→ **To-do list**
a – Please decide whether each statement agrees with the data handles text, answering yes or no and quoting the words of the text that settle it: (i) creating a new data handle object starts downloading files automatically; (ii) the seed parameter defaults to 42; (iii) the fraction parameter sets the sampling fraction of the dataset.
b – Name every parameter listed under "Parameters:" in the data handles text.

begin Extracted text

API: Data Handles

Overview

Data Handle is a core concept in RapidFire AI to manage data files on your cluster in an organized manner. Please review the concepts in API: Data Ingestion and Locators first.

A data handle corresponds to a set of ESFs and object directories (to be) retrieved from remote storage based on a given locator dictionary, optional sampling, and optional subset of column names.

The Data Handle class has the functions and semantics detailed below. We illustrate each with usage from the COCO tutorial notebook.

Data Handle Constructor

Constructor to instantiate a new data handle object. Note that this does not initiate downloading of files automatically.

__init__(self, locators: Dict, download_columns: List | None, fraction: float = 1.0, seed: int = 42) → None

Parameters:

locators (Dict [str,str]) – Dictionary with relevant ingestion locators on S3
download_columns (List [str], optional) – List of (subset of) names of object columns in Example Structure File
fraction (float, optional) – Sampling fraction of the dataset
seed (int, optional) – Seed for random shuffling of train set (default: 42)

end Extracted text
begin Provided data

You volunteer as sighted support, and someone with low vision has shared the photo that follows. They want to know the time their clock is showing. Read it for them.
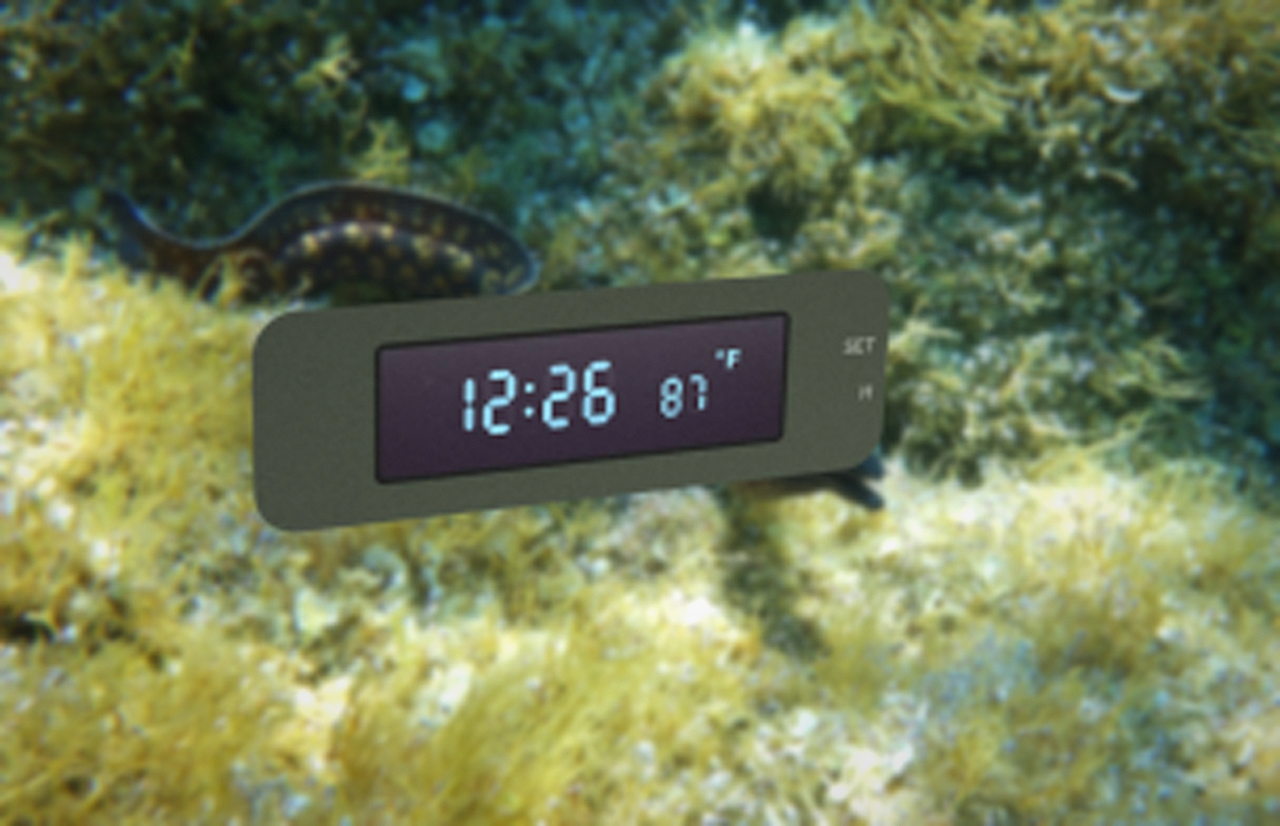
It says 12:26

end Provided data

→ **The solutions**
a –
(i) No: "Note that this does not initiate downloading of files automatically."
(ii) Yes: "Seed for random shuffling of train set (default: 42)"
(iii) Yes: "Sampling fraction of the dataset"

b –
locators
download_columns
fraction
seed